Task instructions |
Somewhere below, one line contains "dormire nelle vicinanze" and a later line contains "Via Catone, 218, Policoro MT". Output those two lines and everything between them exactly, and nothing else.
==========
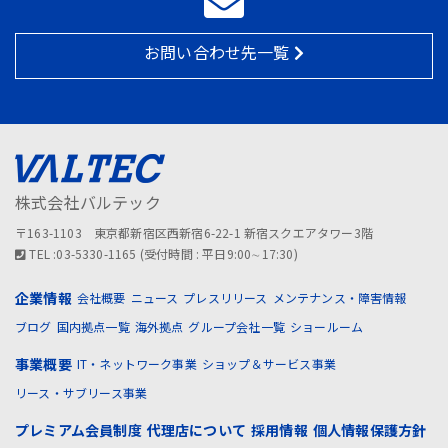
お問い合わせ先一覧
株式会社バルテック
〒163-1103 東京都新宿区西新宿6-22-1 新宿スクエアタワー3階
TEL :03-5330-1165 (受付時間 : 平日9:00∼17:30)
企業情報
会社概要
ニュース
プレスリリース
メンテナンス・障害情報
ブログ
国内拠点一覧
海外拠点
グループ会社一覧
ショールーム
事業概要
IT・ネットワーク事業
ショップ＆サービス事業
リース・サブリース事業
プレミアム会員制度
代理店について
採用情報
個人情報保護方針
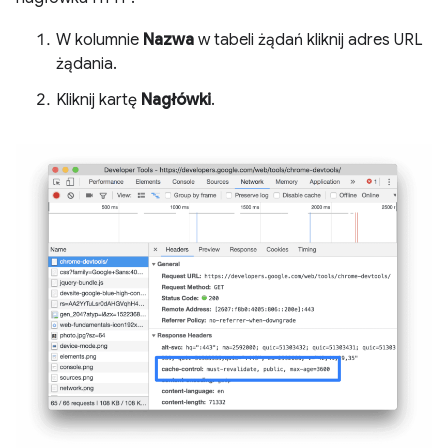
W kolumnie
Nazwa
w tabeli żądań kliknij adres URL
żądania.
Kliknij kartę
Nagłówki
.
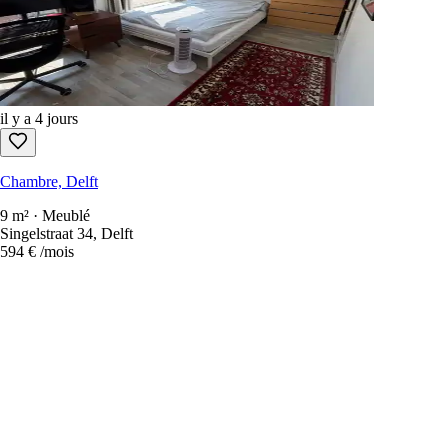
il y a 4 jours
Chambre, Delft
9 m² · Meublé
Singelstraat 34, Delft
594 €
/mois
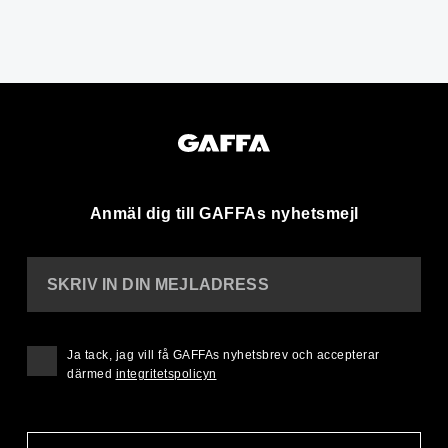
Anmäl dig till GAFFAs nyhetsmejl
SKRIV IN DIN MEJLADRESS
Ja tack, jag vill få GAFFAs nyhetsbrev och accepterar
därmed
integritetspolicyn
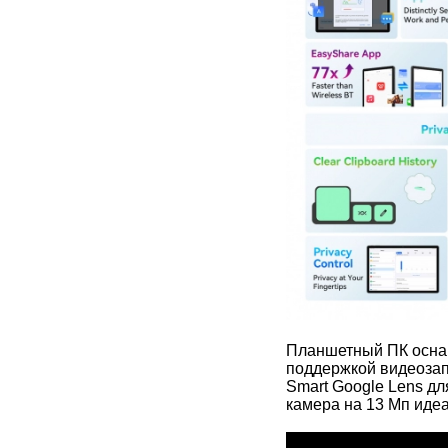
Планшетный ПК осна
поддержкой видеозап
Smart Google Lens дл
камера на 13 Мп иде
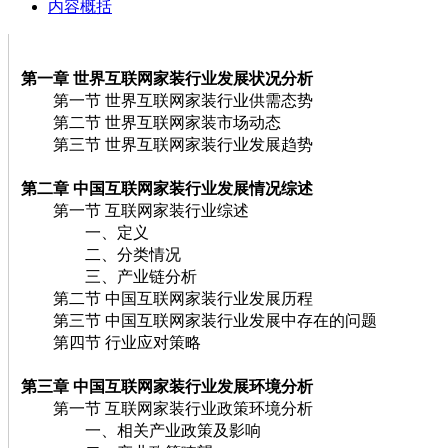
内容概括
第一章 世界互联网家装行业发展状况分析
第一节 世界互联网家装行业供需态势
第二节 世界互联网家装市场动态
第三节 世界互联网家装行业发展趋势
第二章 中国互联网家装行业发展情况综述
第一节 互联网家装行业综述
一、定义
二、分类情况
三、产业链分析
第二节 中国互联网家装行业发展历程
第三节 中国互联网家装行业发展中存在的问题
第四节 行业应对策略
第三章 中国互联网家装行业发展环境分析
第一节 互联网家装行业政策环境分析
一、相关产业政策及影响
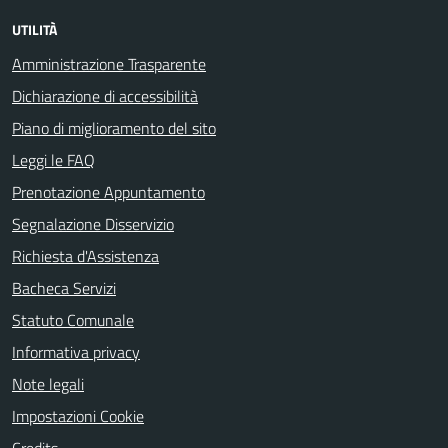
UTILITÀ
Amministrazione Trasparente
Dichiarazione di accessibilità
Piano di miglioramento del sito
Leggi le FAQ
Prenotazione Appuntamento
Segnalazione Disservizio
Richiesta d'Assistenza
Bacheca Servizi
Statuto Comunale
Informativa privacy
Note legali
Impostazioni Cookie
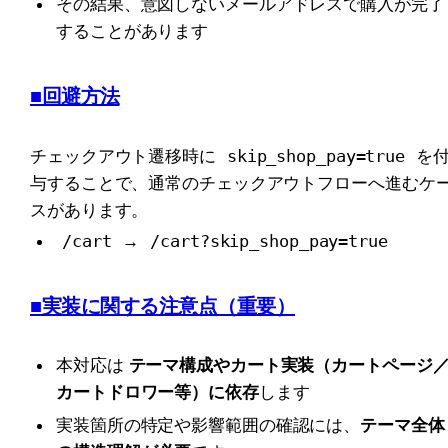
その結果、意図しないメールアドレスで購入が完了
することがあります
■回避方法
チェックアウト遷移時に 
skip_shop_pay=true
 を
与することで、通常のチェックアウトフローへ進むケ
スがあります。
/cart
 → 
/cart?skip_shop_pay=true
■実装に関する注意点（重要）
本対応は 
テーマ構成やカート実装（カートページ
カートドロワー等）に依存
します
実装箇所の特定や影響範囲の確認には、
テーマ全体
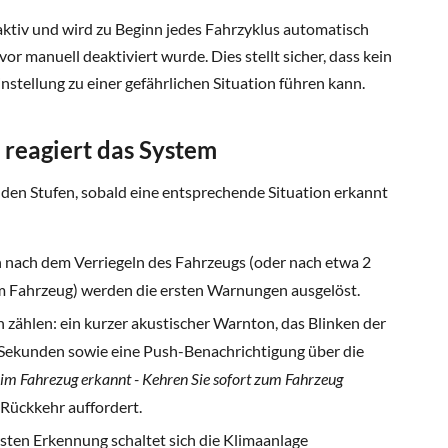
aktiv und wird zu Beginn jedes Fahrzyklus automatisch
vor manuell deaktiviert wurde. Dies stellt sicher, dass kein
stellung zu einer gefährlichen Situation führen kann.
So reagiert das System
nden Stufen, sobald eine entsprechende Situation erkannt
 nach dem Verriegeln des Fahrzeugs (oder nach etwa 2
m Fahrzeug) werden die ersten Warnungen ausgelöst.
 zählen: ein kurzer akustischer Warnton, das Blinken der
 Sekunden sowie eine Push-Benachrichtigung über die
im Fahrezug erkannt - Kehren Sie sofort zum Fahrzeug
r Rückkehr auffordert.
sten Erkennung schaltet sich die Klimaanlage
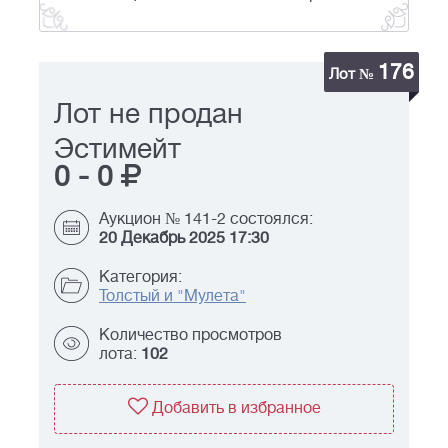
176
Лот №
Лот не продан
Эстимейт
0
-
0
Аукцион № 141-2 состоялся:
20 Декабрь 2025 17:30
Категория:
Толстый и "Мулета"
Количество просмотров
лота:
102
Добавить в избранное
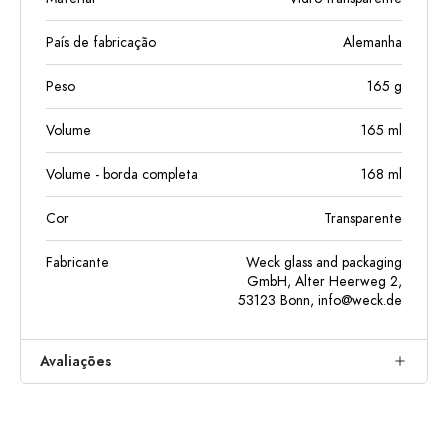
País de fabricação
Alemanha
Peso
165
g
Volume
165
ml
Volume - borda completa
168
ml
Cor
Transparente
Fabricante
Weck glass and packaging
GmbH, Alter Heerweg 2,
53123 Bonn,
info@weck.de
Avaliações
==========
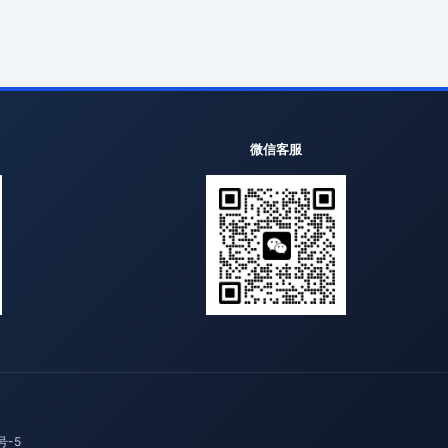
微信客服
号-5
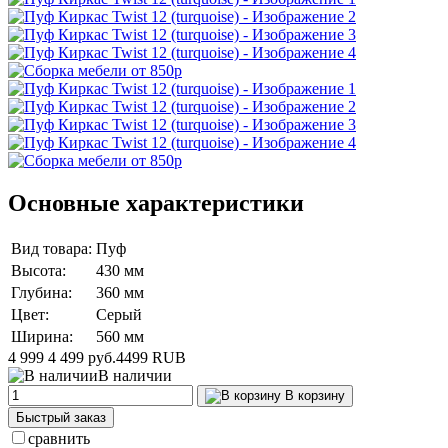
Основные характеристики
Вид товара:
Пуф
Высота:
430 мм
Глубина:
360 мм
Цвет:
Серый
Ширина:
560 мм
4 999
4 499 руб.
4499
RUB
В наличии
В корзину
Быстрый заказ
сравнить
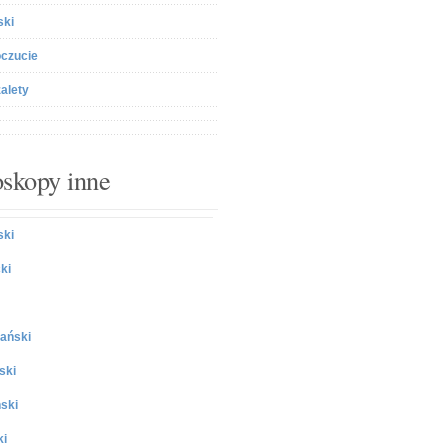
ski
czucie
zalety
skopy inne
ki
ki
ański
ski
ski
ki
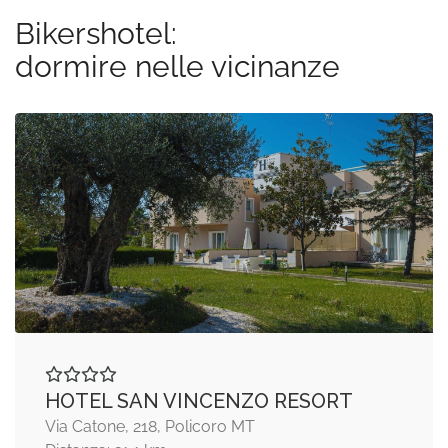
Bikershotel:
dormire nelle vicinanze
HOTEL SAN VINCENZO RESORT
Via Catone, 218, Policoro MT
==========
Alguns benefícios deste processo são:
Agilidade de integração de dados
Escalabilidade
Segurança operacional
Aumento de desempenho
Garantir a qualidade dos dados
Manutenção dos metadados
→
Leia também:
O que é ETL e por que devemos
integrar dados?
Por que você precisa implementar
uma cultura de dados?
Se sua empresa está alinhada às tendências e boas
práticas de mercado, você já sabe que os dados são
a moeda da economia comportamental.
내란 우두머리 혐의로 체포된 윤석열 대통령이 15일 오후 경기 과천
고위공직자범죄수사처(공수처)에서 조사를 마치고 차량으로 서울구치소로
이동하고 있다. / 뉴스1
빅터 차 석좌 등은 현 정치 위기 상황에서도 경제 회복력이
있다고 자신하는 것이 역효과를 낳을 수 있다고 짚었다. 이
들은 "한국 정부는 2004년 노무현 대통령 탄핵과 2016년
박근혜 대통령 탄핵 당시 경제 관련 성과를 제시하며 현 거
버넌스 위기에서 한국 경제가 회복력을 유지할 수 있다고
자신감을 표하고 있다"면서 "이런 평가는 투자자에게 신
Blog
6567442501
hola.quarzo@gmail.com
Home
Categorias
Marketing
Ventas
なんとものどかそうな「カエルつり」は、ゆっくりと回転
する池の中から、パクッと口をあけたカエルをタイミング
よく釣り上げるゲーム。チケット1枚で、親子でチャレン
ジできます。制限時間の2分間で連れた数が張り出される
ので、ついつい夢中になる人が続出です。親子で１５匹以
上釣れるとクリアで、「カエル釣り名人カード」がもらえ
==========
Answer to this exercise |
dormire nelle vicinanze
HOTEL SAN VINCENZO RESORT
Via Catone, 218, Policoro MT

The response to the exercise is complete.